I have a rocket Giotto (best looking rocket) and they really are a superb bit of kit that look the bees knees. i too upgraded from a Silvia to one and it was like night and as it is with most e61 group heads I believe.

are you looking for new one or hoping to gets deal on a used one?


----------



## Oakley

Crackazz said:


> I have a rocket Giotto (best looking rocket) and they really are a superb bit of kit that look the bees knees. i too upgraded from a Silvia to one and it was like night and as it is with most e61 group heads I believe.
> 
> are you looking for new one or hoping to gets deal on a used one?

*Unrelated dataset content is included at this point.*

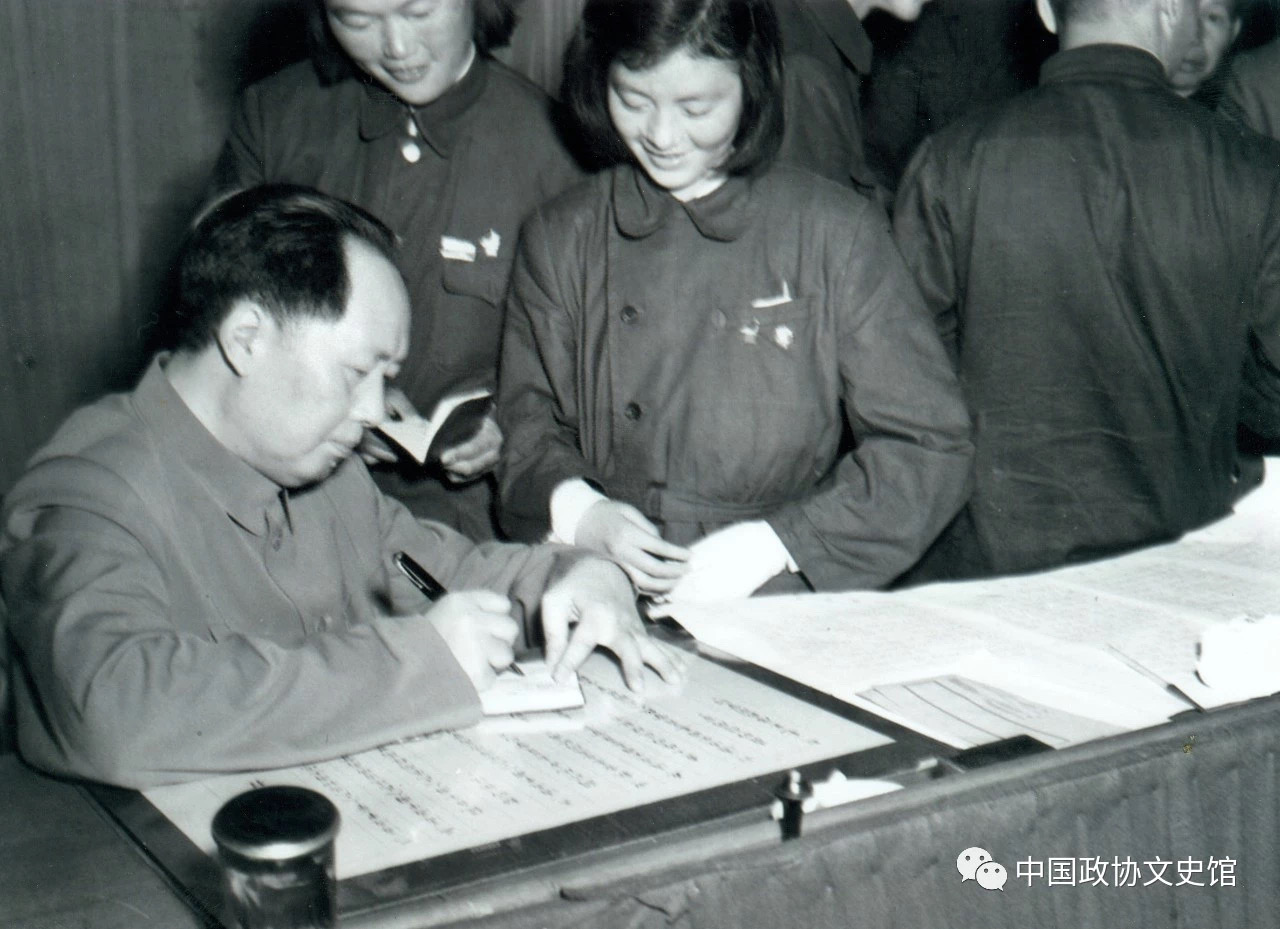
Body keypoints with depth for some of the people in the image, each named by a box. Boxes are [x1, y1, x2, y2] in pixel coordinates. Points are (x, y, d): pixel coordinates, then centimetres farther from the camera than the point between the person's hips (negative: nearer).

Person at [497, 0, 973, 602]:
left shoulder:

I would love to get a new one buts its looking more like a used one, that's if I can get hold of one!


----------



## RoloD

They are beautiful machines and have a good reputation.

But also consider the Expobar Leva Dual - not as pretty as a Rocket, but more bangs for your buck. And, for that matter, the British made Fracino Cherub - ugly compared to the Rocket but a very solid machine and great value for money. And last and not least, Londinium I - which I think is up there with the Rocket in terms of looks and quality, but has the added charisma of a lever machine.


----------



## Crackazz

well my situation has changed so considering selling mine, not a year old. they really are pretty special sitting on the kitchen side, always draws comments from people.


----------



## Jason1wood

Crackazz said:


> well my situation has changed so considering selling mine, not a year old. they really are pretty special sitting on the kitchen side, always draws comments from people.


When you looking at selling and got a price in mind?









Sent from my iPhone using Tapatalk


----------



## Crackazz

Jason1wood said:


> When you looking at selling and got a price in mind?
> 
> 
> 
> 
> 
> 
> 
> 
> 
> Sent from my iPhone using Tapatalk


 not sure yet, was £1100


----------